Ruckdeschel J C, Mehta C R, Salazar O M, Cohen M, Vogl S, Koons L S, Lerner H
Cancer Treat Rep. 1981 Nov-Dec;65(11-12):965-72.
Between 1976 and 1978 the Eastern Cooperative Oncology Group tested ten regimens in 415 patients with histologically documented, inoperable non-small cell bronchogenic carcinoma. Most patients were ambulatory (69%) and had extensive disease (69%). Patients were stratified by cell type: squamous cell carcinoma (SQ), large cell anaplastic carcinoma (LC), or adenocarcinoma (AD). Ineffective single agents (including cell types tested and percent complete and partial responses) were dactinomycin (SQ, 6%), dianhydrogalactitol (SQ, 0), ftorafur (AD and LC, 3%), and piperazinedione (AD and LC, 7%), Ineffective combination regimens included the contemporary standard regimen cyclophosphamide (CYT) plus CCNU (SQ, AD, and LC, 9%), methotrexate plus doxorubicin (ADR) plus CYT plus CCNU (MAC) (SQ and AD, 12%), and mitolactol plus ADR (AD and LC, 8%). When compared to CYT plus CCNU the following regimens demonstrated significant activity: CYT plus bleomycin plus cisplatin (SQ, 23%; P = 0.02) and ADR plus 5-FU plus cisplatin (AD and LC, 24%; P = 0.006).
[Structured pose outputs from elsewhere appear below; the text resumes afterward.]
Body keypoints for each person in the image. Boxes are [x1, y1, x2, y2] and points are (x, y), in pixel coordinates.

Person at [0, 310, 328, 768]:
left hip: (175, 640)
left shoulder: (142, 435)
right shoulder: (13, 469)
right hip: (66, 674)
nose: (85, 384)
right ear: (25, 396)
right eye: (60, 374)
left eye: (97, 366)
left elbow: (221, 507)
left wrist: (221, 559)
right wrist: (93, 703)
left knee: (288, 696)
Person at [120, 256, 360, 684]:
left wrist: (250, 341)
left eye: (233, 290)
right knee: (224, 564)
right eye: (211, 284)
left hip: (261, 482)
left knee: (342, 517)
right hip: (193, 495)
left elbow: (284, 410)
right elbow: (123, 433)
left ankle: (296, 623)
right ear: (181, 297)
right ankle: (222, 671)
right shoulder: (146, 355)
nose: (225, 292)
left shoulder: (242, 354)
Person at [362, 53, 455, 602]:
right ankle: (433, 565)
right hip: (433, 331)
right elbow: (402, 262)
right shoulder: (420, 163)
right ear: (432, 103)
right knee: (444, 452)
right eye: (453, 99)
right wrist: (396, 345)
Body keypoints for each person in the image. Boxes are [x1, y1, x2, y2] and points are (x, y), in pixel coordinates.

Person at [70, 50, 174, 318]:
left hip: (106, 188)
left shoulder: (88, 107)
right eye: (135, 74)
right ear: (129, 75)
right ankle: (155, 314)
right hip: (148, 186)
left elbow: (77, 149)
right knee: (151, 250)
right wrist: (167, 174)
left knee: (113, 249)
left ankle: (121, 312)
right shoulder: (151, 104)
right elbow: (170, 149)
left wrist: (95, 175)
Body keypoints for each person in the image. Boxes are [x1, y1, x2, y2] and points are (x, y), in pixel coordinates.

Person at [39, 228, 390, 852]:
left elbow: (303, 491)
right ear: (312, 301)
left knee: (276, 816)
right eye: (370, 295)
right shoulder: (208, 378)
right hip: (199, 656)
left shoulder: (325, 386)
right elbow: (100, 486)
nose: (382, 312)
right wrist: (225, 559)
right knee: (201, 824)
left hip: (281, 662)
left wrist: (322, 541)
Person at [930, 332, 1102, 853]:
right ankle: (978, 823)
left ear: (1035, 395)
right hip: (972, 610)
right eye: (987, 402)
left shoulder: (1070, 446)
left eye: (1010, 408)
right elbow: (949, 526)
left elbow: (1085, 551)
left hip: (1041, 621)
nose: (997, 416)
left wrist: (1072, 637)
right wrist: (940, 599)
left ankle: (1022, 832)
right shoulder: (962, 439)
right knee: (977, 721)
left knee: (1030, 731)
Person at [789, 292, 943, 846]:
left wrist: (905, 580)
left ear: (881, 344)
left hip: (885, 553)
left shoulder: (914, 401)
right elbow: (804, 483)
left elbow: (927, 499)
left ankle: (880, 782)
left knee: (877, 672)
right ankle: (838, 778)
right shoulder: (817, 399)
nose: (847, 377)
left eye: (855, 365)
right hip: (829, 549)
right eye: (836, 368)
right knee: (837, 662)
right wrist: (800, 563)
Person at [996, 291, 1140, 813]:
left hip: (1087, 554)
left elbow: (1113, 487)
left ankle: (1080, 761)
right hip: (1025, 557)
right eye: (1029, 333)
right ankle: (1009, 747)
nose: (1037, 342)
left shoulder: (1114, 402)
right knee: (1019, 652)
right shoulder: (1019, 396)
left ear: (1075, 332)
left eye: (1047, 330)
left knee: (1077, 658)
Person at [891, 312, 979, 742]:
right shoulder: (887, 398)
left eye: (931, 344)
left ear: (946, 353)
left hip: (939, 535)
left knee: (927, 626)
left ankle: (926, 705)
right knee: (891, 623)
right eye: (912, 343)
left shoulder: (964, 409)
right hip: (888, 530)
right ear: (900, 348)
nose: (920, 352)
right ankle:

Mitomycin demonstrated marginal activity in squamous cell cancer (19%, P = 0.06). Neither "active" regimen improved survival although responders to any regimen had a significant prolongation of median survival (31.6 vs 15.7 weeks, P = 0.002). The MACC regimen, piperazinedione, and mitomycin were substantially more toxic than the two effective regimens, which were adequately tolerated. Ambulatory performance status, limited disease, and prior surgery were significant positive prognostic variables whereas prior radiation and pretreatment weight loss adversely affected response or survival.